The EBI has asked two independent experts to produce a document explaining why the Government’s proposal to bring in hate speech laws is neither desirable nor attributable to evidence.
These pieces together offer a comprehensive and cohesive overview of the area and present a compelling argument against the adoption of broader hate crime and hate speech legislation.
Whilst those pieces make a compelling argument on their own here are 5 short points which we believe are the primary arguments against an expansion of the 1989 Act.
- Hate speech laws are fundamentally undemocratic as they undermine the ideal that citizens are equal before the law.
- Removing the requirement to prove intent or likelihood from the 1989 Act would create a scenario in which the law could be used, by mischievous or malevolent parties, as a weapon against those they dislike, those they wish to hurt, or those expressing political opinions which, whilst legitimately not racist or otherwise unacceptable, are offensive to a member of a particular group.
- Hate speech laws are fundamentally racist as they ‘other’ and infantilise the groups they aim to protect.
- Accepting the idea that the state should be capable of controlling public, and therefore political, speech will cause the state to gain an unconscionable degree of control over the lives of its citizens and that power will be open to misuse and corruption.
- The organisations currently collecting statistics on hate crimes in Ireland are mostly activist organisations who support the adoption of stricter laws on speech and, as such, the statistics that they produce should not be seen as a proof of the level of hate crimes in Ireland. The state has been negligent in not collecting exhaustive information on this subject itself before considering movement on the Act and, as such, a broadening of the Act now cannot claim to be based upon evidence of a sufficient quality to justify the potential harm to what is nearly universally recognised as a fundamental right of the human person.
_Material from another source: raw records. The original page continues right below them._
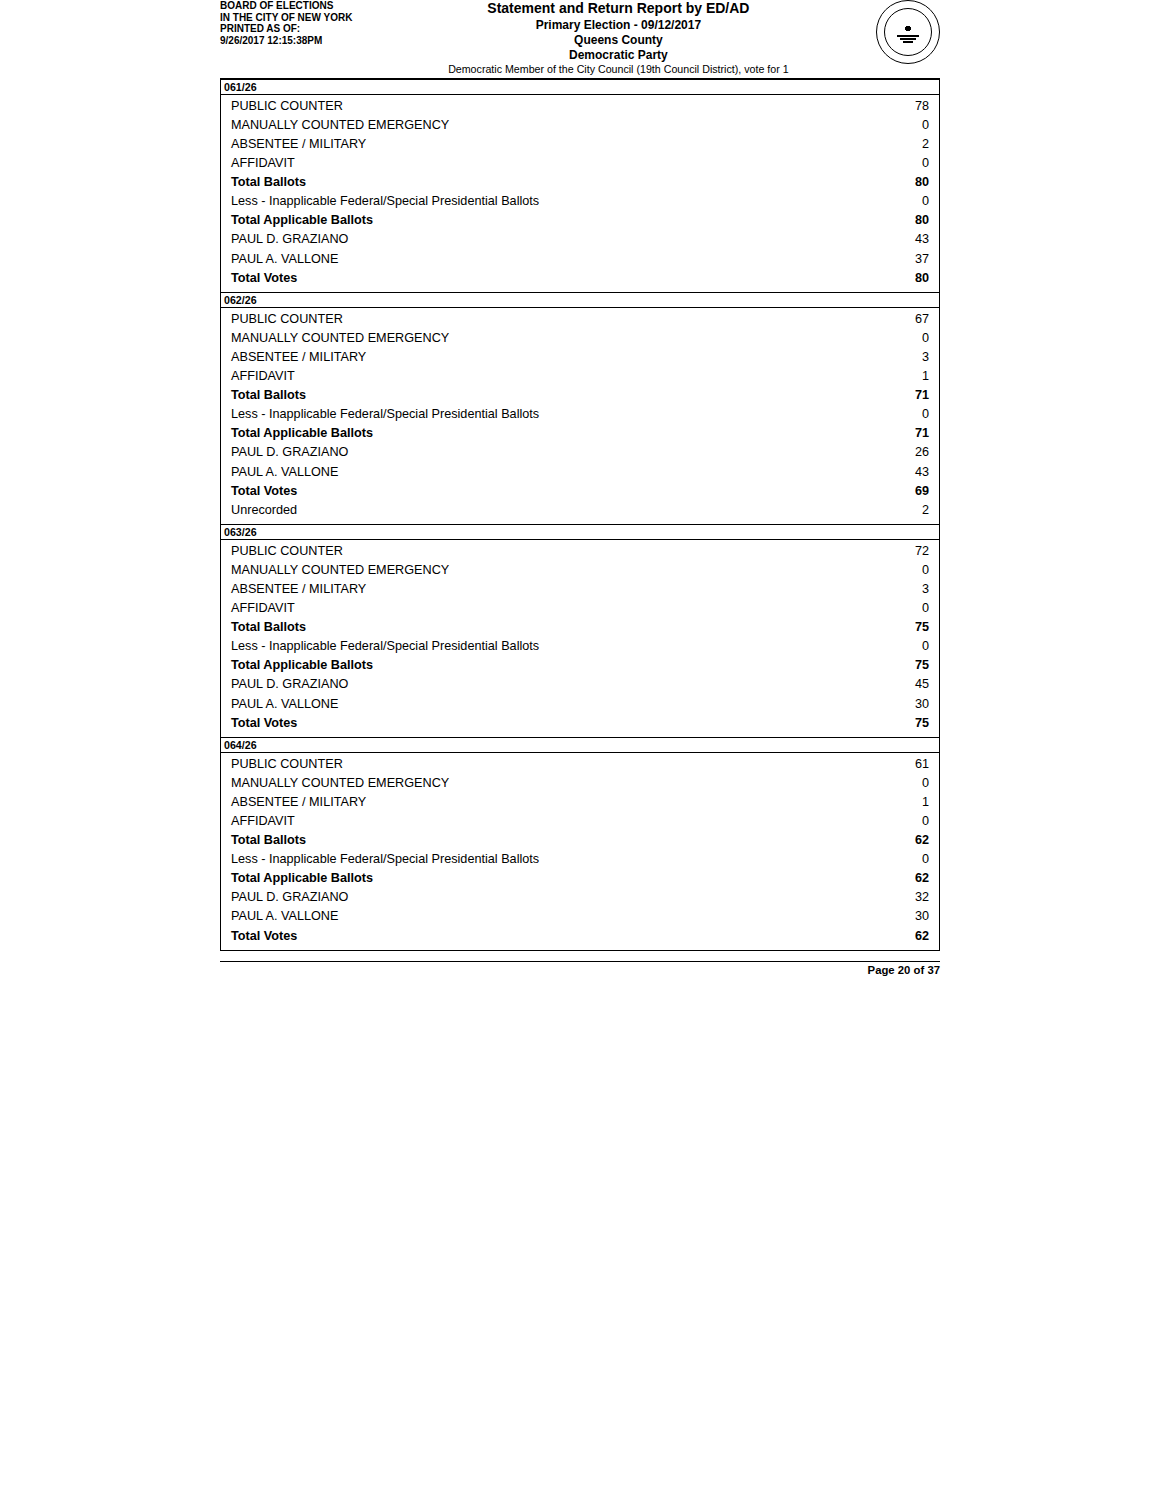BOARD OF ELECTIONS
IN THE CITY OF NEW YORK
PRINTED AS OF:
9/26/2017 12:15:38PM
Statement and Return Report by ED/AD
Primary Election - 09/12/2017
Queens County
Democratic Party
Democratic Member of the City Council (19th Council District), vote for 1
061/26
| PUBLIC COUNTER | 78 |
| MANUALLY COUNTED EMERGENCY | 0 |
| ABSENTEE / MILITARY | 2 |
| AFFIDAVIT | 0 |
| Total Ballots | 80 |
| Less - Inapplicable Federal/Special Presidential Ballots | 0 |
| Total Applicable Ballots | 80 |
| PAUL D. GRAZIANO | 43 |
| PAUL A. VALLONE | 37 |
| Total Votes | 80 |
062/26
| PUBLIC COUNTER | 67 |
| MANUALLY COUNTED EMERGENCY | 0 |
| ABSENTEE / MILITARY | 3 |
| AFFIDAVIT | 1 |
| Total Ballots | 71 |
| Less - Inapplicable Federal/Special Presidential Ballots | 0 |
| Total Applicable Ballots | 71 |
| PAUL D. GRAZIANO | 26 |
| PAUL A. VALLONE | 43 |
| Total Votes | 69 |
| Unrecorded | 2 |
063/26
| PUBLIC COUNTER | 72 |
| MANUALLY COUNTED EMERGENCY | 0 |
| ABSENTEE / MILITARY | 3 |
| AFFIDAVIT | 0 |
| Total Ballots | 75 |
| Less - Inapplicable Federal/Special Presidential Ballots | 0 |
| Total Applicable Ballots | 75 |
| PAUL D. GRAZIANO | 45 |
| PAUL A. VALLONE | 30 |
| Total Votes | 75 |
064/26
| PUBLIC COUNTER | 61 |
| MANUALLY COUNTED EMERGENCY | 0 |
| ABSENTEE / MILITARY | 1 |
| AFFIDAVIT | 0 |
| Total Ballots | 62 |
| Less - Inapplicable Federal/Special Presidential Ballots | 0 |
| Total Applicable Ballots | 62 |
| PAUL D. GRAZIANO | 32 |
| PAUL A. VALLONE | 30 |
| Total Votes | 62 |
Page 20 of 37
You can read the full document HERE.
Tell the government that Ireland does not need Hate Speech Laws
We call on the government not to enact any legislation which would bring in hate speech and / or hate crime legislation. Freedom of speech is a core human right and these laws, particularly in the forms currently being considered, would present a grave threat to personal, political, cultural, and artistic speech.
These laws will not help Irish society, they are themselves deeply divisive. These laws will not stop racism from being seen in Irish society, they are themselves racist. These laws, by infantilising and othering people based on their personal characteristics, represent a continuation of Rudyard Kipling’s command to “take up the white man’s burden.”
They are ill-conceived, they are racist, and they are repugnant to a just society.